* WRITTEN TASK:
Exclude the pictures, then repeat the remaining data exactly.

--

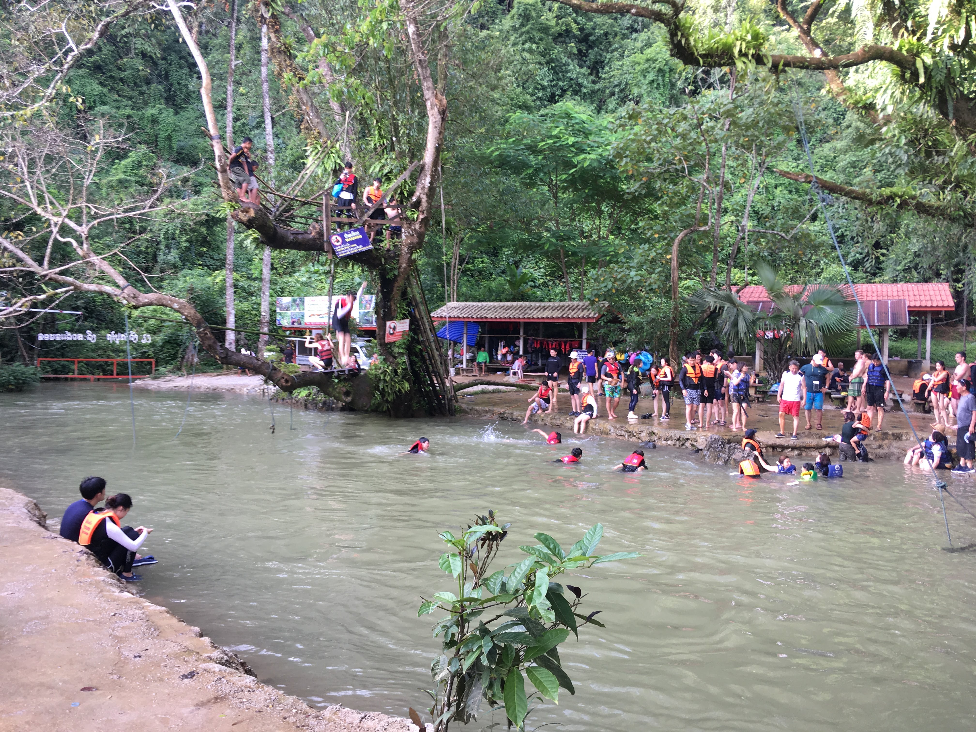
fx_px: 818
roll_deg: -2.3
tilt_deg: -1.2
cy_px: 366
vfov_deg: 48.2
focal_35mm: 29
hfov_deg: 61.7
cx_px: 488
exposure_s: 1/50
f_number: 2.2
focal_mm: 4.15
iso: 25
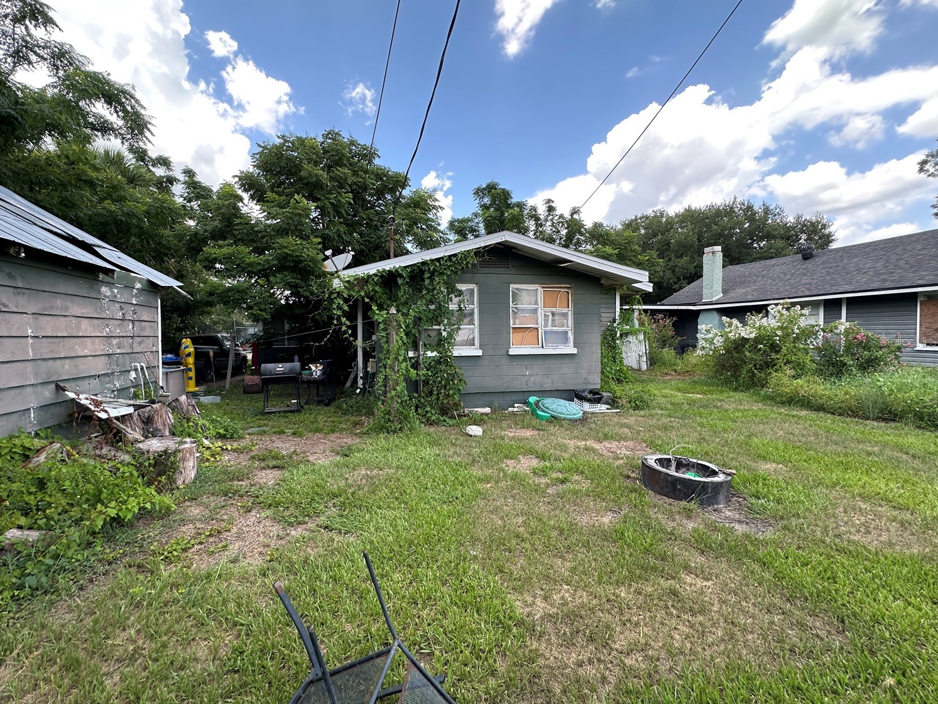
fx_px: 406
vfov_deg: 81.7
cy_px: 341
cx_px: 437
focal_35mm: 15
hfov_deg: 98.0
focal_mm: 2.22
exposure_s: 1/265
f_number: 2.2
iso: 40
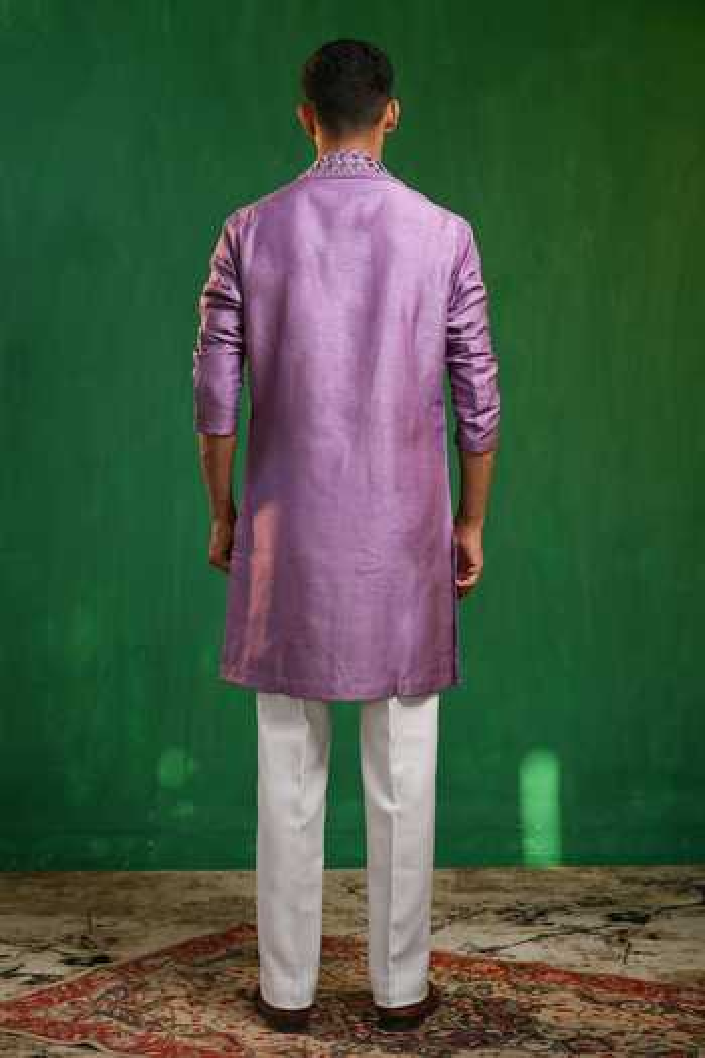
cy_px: 529
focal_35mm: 50
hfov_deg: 27.0
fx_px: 1469
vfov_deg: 39.6
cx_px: 352
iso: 200
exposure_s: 1/125
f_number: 2.8
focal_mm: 50
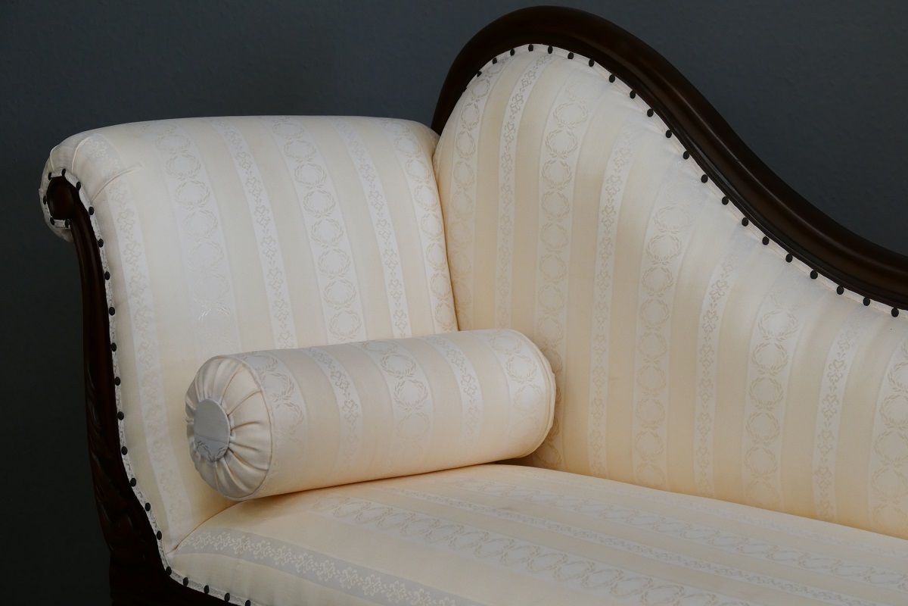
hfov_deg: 25.1
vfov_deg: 16.9
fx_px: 2043
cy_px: 303
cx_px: 454
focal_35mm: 81
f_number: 3.7
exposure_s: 1/80
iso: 640
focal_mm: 29.59
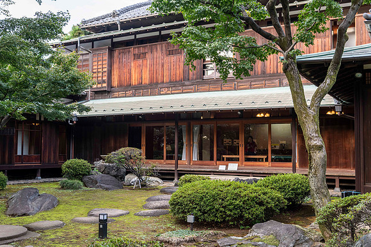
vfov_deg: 33.0
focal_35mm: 40
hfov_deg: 47.9
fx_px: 417
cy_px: 132
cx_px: 173
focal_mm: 38
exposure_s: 1/80
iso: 250
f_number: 5
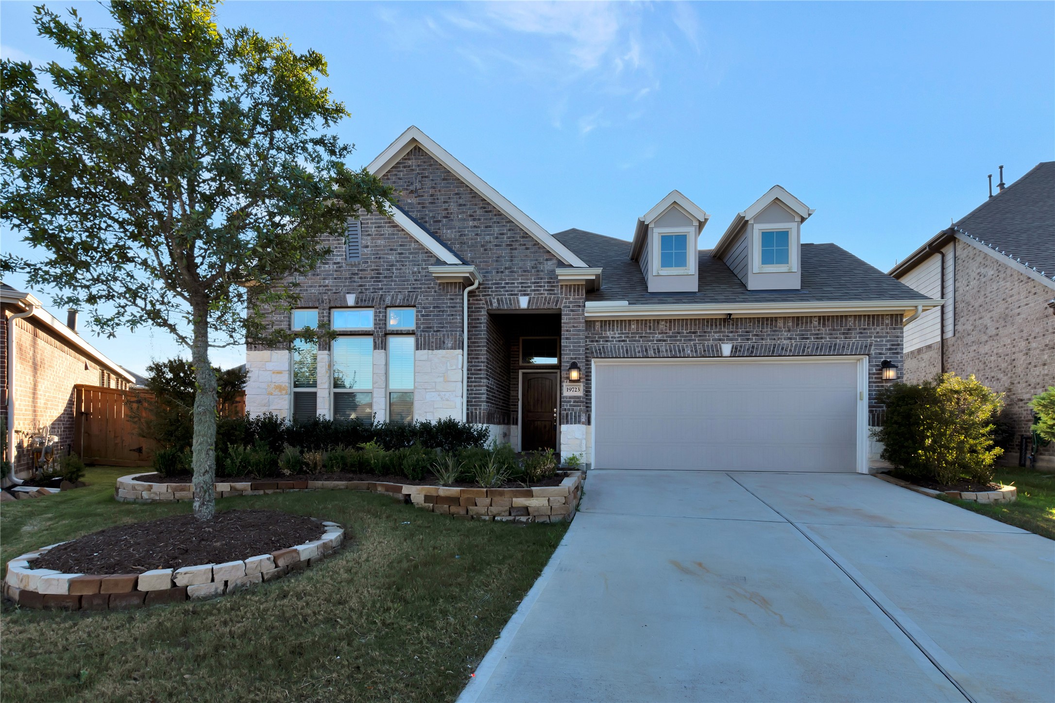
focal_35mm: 15
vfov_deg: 77.3
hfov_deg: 100.4
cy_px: 352
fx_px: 440
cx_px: 528
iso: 200
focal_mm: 10
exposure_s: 1/800
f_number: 8
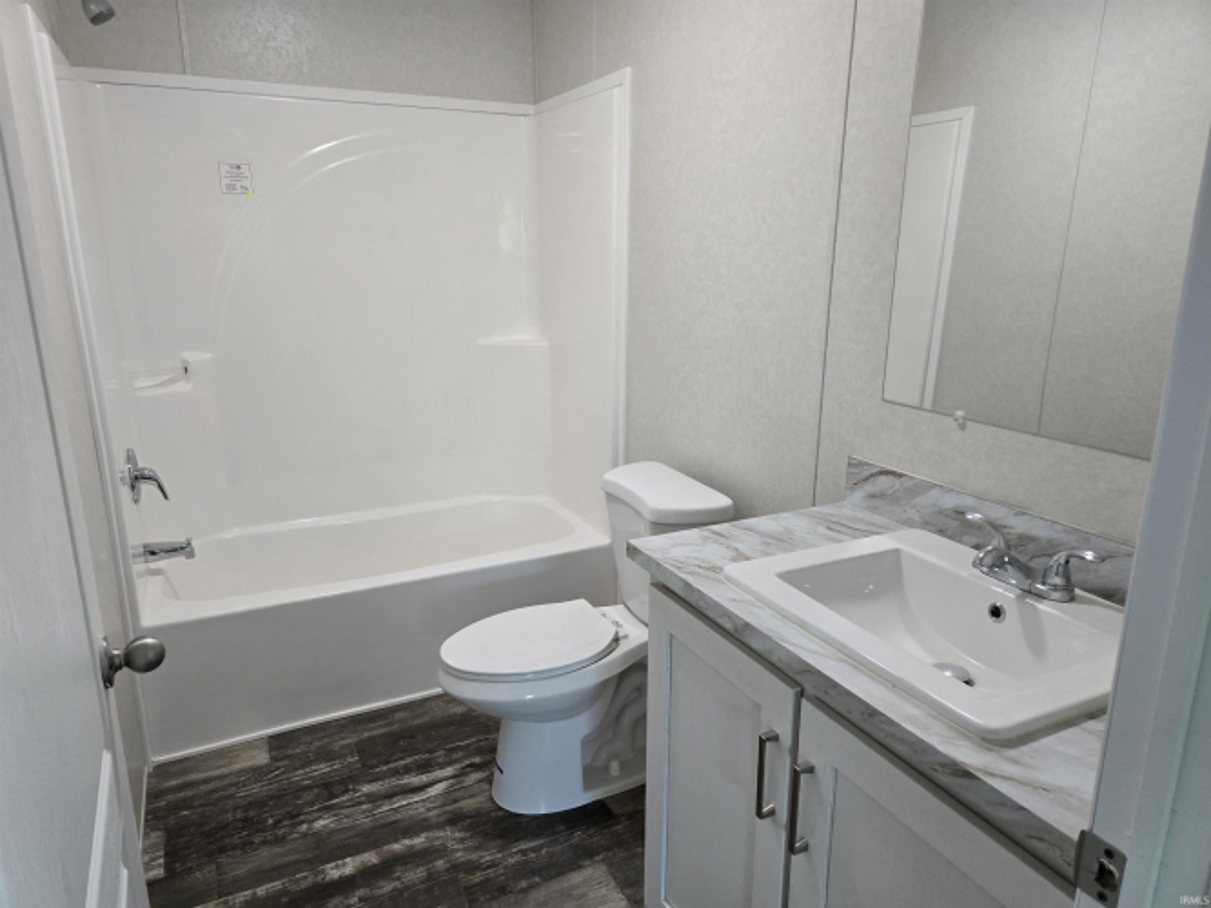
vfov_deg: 58.9
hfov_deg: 73.9
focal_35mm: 23
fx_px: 804
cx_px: 606
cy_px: 454
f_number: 1.8
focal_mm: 5.4
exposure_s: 1/120
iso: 500
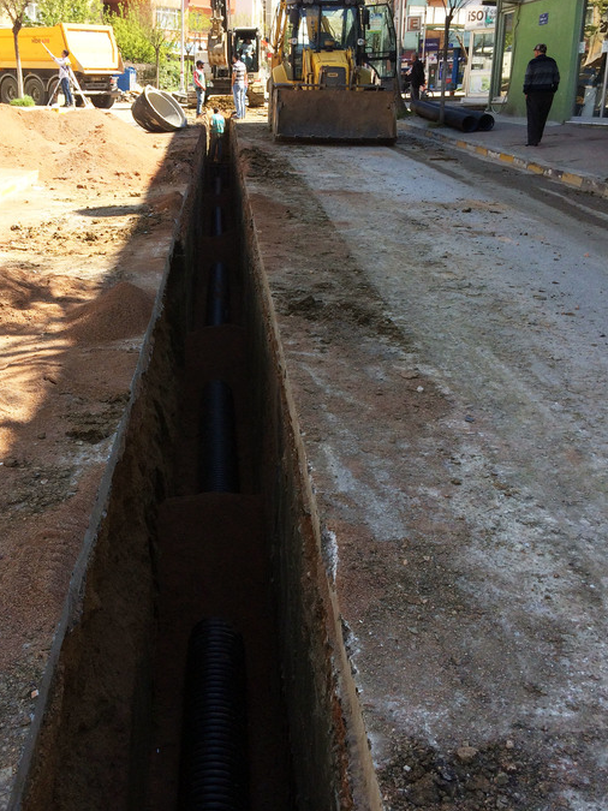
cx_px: 216
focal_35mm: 40
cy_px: 372
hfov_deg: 35.7
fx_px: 937
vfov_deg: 46.8
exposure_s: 1/789
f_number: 2.2
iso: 32
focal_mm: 4.12
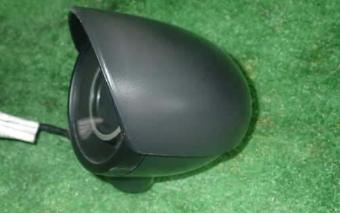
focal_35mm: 48
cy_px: 100
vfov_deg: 26.9
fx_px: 445
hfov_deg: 41.7
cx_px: 149
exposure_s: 1/40
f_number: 8
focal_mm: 6.83
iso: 400
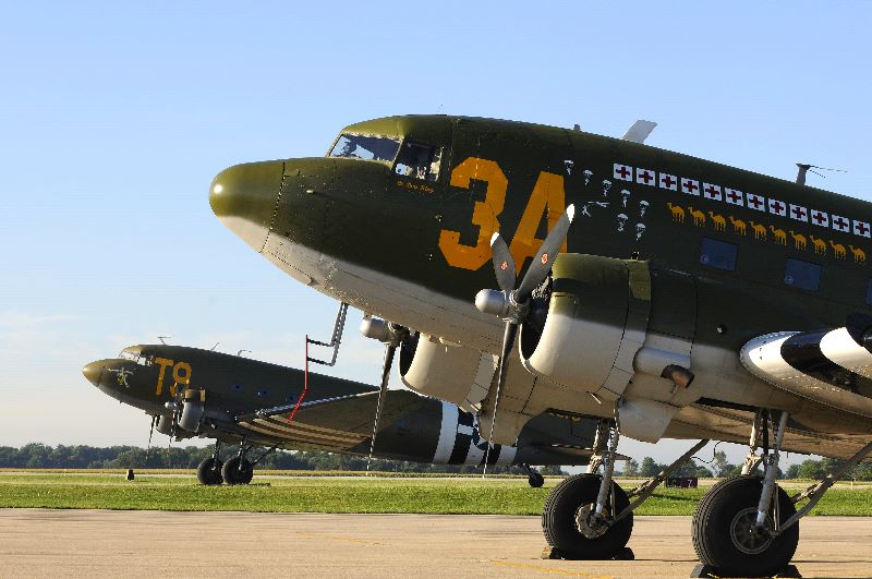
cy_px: 290
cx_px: 436
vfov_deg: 13.0
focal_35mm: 105
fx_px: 2540
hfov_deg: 19.5
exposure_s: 1/250
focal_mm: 70
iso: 200
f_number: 8
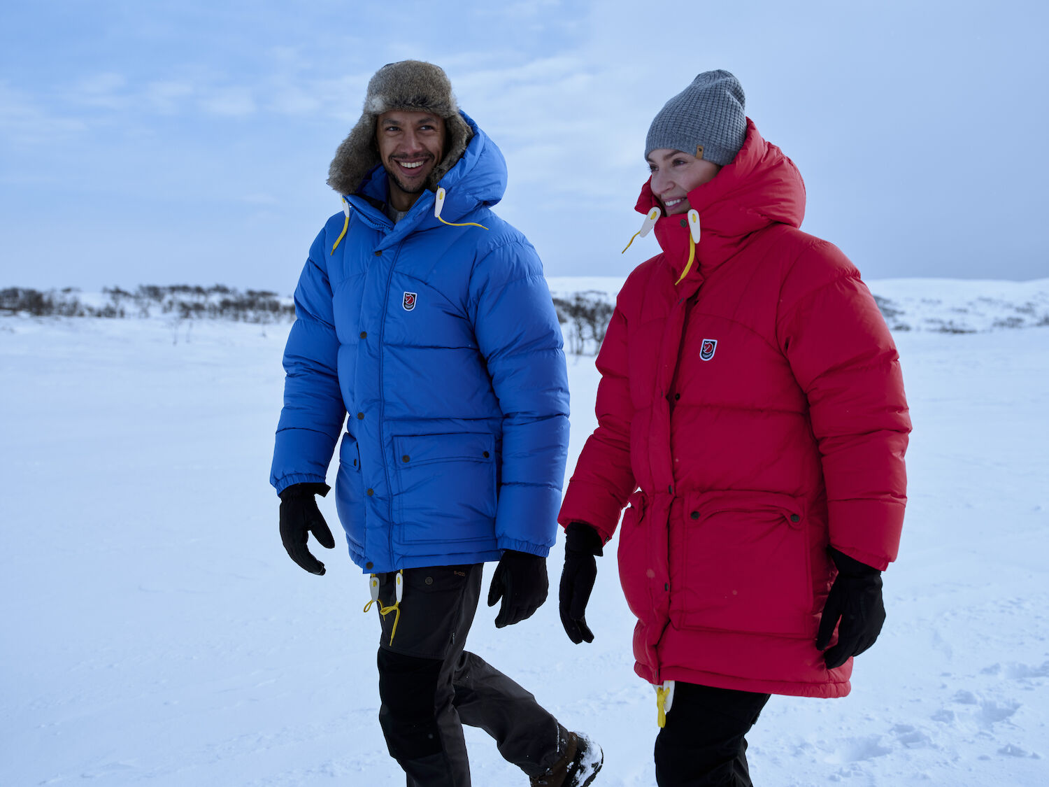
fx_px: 1273
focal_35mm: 42
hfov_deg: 44.8
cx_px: 524
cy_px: 394
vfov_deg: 34.3
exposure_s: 1/4000
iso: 100
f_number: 5.6
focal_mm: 52.7
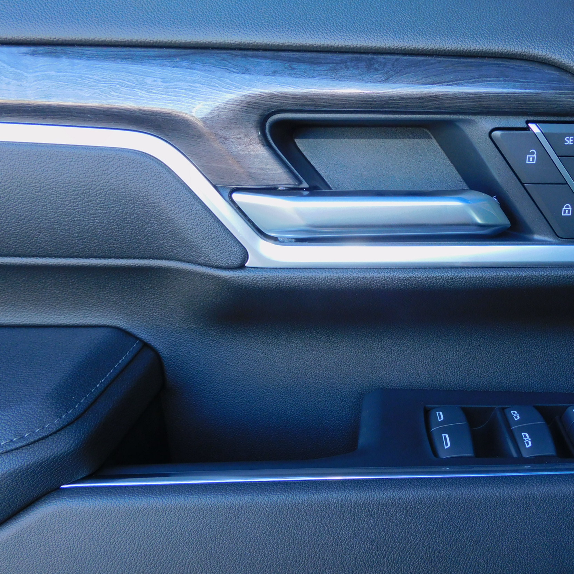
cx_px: 384
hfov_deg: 54.5
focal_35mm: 29
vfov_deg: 55.6
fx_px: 544
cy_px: 288
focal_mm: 4.3
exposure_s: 1/50
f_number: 3.3
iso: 125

--

* ANSWER:
fx_px: 818
roll_deg: -2.3
tilt_deg: -1.2
cy_px: 366
vfov_deg: 48.2
focal_35mm: 29
hfov_deg: 61.7
cx_px: 488
exposure_s: 1/50
f_number: 2.2
focal_mm: 4.15
iso: 25
fx_px: 406
vfov_deg: 81.7
cy_px: 341
cx_px: 437
focal_35mm: 15
hfov_deg: 98.0
focal_mm: 2.22
exposure_s: 1/265
f_number: 2.2
iso: 40
cy_px: 529
focal_35mm: 50
hfov_deg: 27.0
fx_px: 1469
vfov_deg: 39.6
cx_px: 352
iso: 200
exposure_s: 1/125
f_number: 2.8
focal_mm: 50
hfov_deg: 25.1
vfov_deg: 16.9
fx_px: 2043
cy_px: 303
cx_px: 454
focal_35mm: 81
f_number: 3.7
exposure_s: 1/80
iso: 640
focal_mm: 29.59
vfov_deg: 33.0
focal_35mm: 40
hfov_deg: 47.9
fx_px: 417
cy_px: 132
cx_px: 173
focal_mm: 38
exposure_s: 1/80
iso: 250
f_number: 5
focal_35mm: 15
vfov_deg: 77.3
hfov_deg: 100.4
cy_px: 352
fx_px: 440
cx_px: 528
iso: 200
focal_mm: 10
exposure_s: 1/800
f_number: 8
vfov_deg: 58.9
hfov_deg: 73.9
focal_35mm: 23
fx_px: 804
cx_px: 606
cy_px: 454
f_number: 1.8
focal_mm: 5.4
exposure_s: 1/120
iso: 500
cx_px: 216
focal_35mm: 40
cy_px: 372
hfov_deg: 35.7
fx_px: 937
vfov_deg: 46.8
exposure_s: 1/789
f_number: 2.2
iso: 32
focal_mm: 4.12
focal_35mm: 48
cy_px: 100
vfov_deg: 26.9
fx_px: 445
hfov_deg: 41.7
cx_px: 149
exposure_s: 1/40
f_number: 8
focal_mm: 6.83
iso: 400
cy_px: 290
cx_px: 436
vfov_deg: 13.0
focal_35mm: 105
fx_px: 2540
hfov_deg: 19.5
exposure_s: 1/250
focal_mm: 70
iso: 200
f_number: 8
fx_px: 1273
focal_35mm: 42
hfov_deg: 44.8
cx_px: 524
cy_px: 394
vfov_deg: 34.3
exposure_s: 1/4000
iso: 100
f_number: 5.6
focal_mm: 52.7
cx_px: 384
hfov_deg: 54.5
focal_35mm: 29
vfov_deg: 55.6
fx_px: 544
cy_px: 288
focal_mm: 4.3
exposure_s: 1/50
f_number: 3.3
iso: 125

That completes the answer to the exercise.